**Task prompt:**
Beginning with the line that contains "trường bắt buộc được đánh dấu" in the material below, print each line exactly until the line that contains "skadelige UV-stråler. Om efteråret kan" has been printed, then stop.

* * * * * * *

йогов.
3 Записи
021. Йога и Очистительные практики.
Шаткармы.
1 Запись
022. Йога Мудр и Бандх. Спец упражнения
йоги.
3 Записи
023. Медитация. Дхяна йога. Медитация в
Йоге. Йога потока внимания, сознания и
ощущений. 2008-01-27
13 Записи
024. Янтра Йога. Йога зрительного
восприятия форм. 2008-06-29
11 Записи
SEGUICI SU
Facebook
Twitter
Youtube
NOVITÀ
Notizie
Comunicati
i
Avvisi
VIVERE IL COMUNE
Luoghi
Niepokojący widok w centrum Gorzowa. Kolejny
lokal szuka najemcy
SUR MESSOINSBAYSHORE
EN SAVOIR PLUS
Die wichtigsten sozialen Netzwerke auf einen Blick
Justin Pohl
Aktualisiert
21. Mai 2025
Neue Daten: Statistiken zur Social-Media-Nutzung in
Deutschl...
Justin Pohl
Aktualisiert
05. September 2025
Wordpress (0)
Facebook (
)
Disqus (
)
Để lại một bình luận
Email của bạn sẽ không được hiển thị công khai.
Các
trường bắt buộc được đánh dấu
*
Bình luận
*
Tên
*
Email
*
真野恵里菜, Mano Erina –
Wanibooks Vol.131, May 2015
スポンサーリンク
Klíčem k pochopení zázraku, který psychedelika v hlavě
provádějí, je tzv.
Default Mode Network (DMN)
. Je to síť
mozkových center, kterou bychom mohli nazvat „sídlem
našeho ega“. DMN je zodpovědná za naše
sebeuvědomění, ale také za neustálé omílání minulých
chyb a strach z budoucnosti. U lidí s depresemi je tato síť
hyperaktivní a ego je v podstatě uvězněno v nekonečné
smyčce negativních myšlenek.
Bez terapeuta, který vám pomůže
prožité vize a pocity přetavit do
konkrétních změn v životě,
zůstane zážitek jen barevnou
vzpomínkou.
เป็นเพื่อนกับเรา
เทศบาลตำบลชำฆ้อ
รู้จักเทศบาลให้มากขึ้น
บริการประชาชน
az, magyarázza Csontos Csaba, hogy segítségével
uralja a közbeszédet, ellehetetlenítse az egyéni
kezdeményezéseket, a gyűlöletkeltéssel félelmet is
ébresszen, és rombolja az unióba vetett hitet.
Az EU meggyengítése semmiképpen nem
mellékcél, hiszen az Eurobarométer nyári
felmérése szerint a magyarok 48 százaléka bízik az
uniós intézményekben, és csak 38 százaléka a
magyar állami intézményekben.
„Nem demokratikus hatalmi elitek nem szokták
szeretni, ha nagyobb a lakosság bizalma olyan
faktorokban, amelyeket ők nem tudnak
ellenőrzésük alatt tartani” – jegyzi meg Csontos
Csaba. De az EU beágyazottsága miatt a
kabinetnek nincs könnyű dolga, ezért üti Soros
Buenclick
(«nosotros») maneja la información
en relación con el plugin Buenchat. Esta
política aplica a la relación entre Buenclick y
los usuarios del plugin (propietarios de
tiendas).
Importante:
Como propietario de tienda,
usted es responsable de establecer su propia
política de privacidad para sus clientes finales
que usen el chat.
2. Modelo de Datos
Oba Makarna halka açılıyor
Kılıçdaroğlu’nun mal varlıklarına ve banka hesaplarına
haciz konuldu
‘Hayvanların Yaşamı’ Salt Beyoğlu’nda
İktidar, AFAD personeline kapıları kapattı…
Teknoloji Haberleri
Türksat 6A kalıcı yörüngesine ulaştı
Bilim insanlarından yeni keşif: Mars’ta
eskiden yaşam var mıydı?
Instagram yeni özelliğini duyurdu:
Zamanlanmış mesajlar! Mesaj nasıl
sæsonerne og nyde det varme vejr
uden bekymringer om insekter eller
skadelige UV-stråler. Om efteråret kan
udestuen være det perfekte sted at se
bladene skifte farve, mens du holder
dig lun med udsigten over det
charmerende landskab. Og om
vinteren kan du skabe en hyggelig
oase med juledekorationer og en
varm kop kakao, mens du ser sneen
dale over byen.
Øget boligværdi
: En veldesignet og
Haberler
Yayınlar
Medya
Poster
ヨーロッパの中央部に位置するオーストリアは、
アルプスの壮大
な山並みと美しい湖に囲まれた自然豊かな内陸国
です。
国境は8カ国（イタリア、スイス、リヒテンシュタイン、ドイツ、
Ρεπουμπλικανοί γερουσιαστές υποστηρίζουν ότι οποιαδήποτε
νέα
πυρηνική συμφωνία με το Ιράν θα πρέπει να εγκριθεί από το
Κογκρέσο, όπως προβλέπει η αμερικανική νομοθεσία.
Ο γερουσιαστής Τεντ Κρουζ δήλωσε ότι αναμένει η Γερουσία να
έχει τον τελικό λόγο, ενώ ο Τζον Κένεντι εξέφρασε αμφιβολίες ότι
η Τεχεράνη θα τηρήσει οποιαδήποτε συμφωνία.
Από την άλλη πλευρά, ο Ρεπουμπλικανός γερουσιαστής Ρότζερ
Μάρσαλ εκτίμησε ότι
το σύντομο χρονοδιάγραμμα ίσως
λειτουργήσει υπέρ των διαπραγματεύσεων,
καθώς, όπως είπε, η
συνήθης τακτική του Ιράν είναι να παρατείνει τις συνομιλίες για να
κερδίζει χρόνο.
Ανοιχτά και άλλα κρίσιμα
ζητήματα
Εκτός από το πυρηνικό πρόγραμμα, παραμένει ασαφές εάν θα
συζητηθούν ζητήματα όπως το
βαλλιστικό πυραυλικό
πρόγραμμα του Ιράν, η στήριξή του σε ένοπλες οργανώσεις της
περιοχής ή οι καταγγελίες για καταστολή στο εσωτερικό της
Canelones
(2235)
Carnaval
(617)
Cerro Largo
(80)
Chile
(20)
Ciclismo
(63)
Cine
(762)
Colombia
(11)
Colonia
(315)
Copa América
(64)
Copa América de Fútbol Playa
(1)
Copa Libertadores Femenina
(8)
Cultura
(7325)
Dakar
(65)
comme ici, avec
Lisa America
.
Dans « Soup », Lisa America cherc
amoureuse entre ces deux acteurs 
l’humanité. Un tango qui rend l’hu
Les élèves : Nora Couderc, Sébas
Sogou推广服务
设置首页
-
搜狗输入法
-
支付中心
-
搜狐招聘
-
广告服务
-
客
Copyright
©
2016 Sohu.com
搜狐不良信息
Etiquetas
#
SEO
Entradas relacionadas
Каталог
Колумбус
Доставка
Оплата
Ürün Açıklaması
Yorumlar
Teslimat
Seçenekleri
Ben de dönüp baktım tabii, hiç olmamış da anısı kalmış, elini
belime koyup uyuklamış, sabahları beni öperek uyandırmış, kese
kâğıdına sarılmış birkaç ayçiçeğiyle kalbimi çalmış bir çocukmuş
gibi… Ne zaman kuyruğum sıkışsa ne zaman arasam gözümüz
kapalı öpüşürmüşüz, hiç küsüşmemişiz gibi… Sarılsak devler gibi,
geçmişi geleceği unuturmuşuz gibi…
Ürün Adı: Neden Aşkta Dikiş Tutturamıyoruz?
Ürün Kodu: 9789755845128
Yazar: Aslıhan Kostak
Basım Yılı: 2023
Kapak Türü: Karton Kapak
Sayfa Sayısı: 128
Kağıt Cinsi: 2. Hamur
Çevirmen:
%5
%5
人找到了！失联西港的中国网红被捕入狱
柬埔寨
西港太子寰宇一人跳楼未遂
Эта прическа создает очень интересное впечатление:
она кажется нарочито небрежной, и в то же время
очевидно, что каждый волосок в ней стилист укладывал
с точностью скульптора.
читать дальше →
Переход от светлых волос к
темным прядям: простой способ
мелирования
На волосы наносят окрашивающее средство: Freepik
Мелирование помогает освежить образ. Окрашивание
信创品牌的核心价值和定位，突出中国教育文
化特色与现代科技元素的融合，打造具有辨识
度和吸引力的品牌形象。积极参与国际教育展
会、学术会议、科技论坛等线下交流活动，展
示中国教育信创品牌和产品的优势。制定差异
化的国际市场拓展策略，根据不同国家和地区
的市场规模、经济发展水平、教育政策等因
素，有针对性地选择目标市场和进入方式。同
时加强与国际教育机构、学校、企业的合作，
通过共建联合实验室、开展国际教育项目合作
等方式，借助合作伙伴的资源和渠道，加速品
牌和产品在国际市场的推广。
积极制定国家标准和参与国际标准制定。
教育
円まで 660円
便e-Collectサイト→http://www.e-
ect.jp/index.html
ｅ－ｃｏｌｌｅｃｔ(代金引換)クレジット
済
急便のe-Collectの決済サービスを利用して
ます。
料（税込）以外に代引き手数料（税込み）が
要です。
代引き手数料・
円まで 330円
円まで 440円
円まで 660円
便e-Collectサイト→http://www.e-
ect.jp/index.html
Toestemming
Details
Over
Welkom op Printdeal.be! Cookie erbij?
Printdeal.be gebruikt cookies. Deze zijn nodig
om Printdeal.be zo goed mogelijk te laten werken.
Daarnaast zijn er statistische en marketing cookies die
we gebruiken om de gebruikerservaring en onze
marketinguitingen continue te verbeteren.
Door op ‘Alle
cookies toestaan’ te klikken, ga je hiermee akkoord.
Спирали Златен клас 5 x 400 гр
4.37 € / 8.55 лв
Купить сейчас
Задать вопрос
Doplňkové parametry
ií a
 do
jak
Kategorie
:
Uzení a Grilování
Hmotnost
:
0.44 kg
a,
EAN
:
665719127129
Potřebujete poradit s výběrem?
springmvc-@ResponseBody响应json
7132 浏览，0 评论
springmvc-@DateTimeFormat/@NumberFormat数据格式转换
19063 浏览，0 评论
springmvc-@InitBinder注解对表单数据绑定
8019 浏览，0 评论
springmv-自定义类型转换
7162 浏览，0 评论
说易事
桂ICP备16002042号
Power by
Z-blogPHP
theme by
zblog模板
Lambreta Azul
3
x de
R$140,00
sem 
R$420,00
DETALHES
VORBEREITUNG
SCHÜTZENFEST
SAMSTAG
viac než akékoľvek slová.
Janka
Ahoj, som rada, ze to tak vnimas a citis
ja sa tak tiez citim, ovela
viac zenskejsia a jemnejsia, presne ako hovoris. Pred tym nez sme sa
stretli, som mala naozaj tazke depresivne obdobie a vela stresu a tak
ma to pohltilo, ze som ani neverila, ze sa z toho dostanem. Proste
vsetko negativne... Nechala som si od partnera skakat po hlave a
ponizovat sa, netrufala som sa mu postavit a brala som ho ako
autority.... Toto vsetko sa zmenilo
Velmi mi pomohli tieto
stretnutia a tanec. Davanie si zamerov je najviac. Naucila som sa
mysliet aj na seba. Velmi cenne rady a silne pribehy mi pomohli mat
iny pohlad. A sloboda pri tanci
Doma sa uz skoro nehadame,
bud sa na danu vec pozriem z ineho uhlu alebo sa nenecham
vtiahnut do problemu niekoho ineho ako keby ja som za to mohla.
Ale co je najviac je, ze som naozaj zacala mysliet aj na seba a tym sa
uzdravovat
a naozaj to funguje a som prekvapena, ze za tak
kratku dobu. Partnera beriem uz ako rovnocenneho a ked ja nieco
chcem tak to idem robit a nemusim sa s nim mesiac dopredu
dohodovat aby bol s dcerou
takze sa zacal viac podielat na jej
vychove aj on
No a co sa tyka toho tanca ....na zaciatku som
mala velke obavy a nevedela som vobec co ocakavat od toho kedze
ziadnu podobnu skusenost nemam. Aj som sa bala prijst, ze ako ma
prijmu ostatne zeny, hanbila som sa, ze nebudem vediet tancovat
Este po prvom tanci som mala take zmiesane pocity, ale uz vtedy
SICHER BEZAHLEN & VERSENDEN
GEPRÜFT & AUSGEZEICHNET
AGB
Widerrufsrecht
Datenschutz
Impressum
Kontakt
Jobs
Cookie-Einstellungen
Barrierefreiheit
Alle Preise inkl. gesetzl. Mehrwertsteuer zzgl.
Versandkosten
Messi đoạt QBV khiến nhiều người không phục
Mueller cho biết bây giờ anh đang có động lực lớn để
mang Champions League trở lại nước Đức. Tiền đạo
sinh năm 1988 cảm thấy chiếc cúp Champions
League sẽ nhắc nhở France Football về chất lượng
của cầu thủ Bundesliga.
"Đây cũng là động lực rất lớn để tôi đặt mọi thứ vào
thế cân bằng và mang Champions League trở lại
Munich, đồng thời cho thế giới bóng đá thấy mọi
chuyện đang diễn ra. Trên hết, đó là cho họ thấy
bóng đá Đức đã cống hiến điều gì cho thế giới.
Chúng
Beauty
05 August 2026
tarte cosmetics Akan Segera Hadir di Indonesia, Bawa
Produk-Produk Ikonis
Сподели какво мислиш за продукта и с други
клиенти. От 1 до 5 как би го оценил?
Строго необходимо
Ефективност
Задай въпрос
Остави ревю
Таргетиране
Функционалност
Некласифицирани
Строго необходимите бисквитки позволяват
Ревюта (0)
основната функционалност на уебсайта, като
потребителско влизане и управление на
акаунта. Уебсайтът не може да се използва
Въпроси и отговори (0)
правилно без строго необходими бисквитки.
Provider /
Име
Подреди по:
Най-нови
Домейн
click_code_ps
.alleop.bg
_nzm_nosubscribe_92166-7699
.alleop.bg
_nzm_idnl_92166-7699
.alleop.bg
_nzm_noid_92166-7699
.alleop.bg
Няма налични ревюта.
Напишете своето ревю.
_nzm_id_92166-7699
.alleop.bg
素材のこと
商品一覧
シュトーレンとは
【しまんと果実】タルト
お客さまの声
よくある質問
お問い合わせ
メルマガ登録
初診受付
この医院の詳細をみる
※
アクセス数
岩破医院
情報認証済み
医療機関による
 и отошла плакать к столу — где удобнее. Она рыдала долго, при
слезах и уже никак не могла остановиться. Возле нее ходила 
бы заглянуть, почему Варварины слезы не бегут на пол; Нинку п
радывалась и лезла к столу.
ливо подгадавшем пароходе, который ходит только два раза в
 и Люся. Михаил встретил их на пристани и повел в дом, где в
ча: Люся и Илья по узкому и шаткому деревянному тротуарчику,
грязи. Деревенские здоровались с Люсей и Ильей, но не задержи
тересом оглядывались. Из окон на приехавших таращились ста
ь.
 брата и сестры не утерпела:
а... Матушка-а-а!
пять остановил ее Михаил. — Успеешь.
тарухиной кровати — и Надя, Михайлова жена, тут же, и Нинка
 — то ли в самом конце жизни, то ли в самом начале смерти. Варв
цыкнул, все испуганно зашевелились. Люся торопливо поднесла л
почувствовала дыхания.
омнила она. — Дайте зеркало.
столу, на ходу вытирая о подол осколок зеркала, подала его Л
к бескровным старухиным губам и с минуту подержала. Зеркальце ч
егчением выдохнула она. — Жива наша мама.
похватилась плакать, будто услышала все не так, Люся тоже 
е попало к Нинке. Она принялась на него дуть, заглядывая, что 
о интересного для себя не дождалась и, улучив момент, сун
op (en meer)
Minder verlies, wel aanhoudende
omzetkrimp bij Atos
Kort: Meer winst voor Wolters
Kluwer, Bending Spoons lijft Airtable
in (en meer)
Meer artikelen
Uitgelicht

* * * * * * *

**Exercise response:**
trường bắt buộc được đánh dấu
*
Bình luận
*
Tên
*
Email
*
真野恵里菜, Mano Erina –
Wanibooks Vol.131, May 2015
スポンサーリンク
Klíčem k pochopení zázraku, který psychedelika v hlavě
provádějí, je tzv.
Default Mode Network (DMN)
. Je to síť
mozkových center, kterou bychom mohli nazvat „sídlem
našeho ega“. DMN je zodpovědná za naše
sebeuvědomění, ale také za neustálé omílání minulých
chyb a strach z budoucnosti. U lidí s depresemi je tato síť
hyperaktivní a ego je v podstatě uvězněno v nekonečné
smyčce negativních myšlenek.
Bez terapeuta, který vám pomůže
prožité vize a pocity přetavit do
konkrétních změn v životě,
zůstane zážitek jen barevnou
vzpomínkou.
เป็นเพื่อนกับเรา
เทศบาลตำบลชำฆ้อ
รู้จักเทศบาลให้มากขึ้น
บริการประชาชน
az, magyarázza Csontos Csaba, hogy segítségével
uralja a közbeszédet, ellehetetlenítse az egyéni
kezdeményezéseket, a gyűlöletkeltéssel félelmet is
ébresszen, és rombolja az unióba vetett hitet.
Az EU meggyengítése semmiképpen nem
mellékcél, hiszen az Eurobarométer nyári
felmérése szerint a magyarok 48 százaléka bízik az
uniós intézményekben, és csak 38 százaléka a
magyar állami intézményekben.
„Nem demokratikus hatalmi elitek nem szokták
szeretni, ha nagyobb a lakosság bizalma olyan
faktorokban, amelyeket ők nem tudnak
ellenőrzésük alatt tartani” – jegyzi meg Csontos
Csaba. De az EU beágyazottsága miatt a
kabinetnek nincs könnyű dolga, ezért üti Soros
Buenclick
(«nosotros») maneja la información
en relación con el plugin Buenchat. Esta
política aplica a la relación entre Buenclick y
los usuarios del plugin (propietarios de
tiendas).
Importante:
Como propietario de tienda,
usted es responsable de establecer su propia
política de privacidad para sus clientes finales
que usen el chat.
2. Modelo de Datos
Oba Makarna halka açılıyor
Kılıçdaroğlu’nun mal varlıklarına ve banka hesaplarına
haciz konuldu
‘Hayvanların Yaşamı’ Salt Beyoğlu’nda
İktidar, AFAD personeline kapıları kapattı…
Teknoloji Haberleri
Türksat 6A kalıcı yörüngesine ulaştı
Bilim insanlarından yeni keşif: Mars’ta
eskiden yaşam var mıydı?
Instagram yeni özelliğini duyurdu:
Zamanlanmış mesajlar! Mesaj nasıl
sæsonerne og nyde det varme vejr
uden bekymringer om insekter eller
skadelige UV-stråler. Om efteråret kan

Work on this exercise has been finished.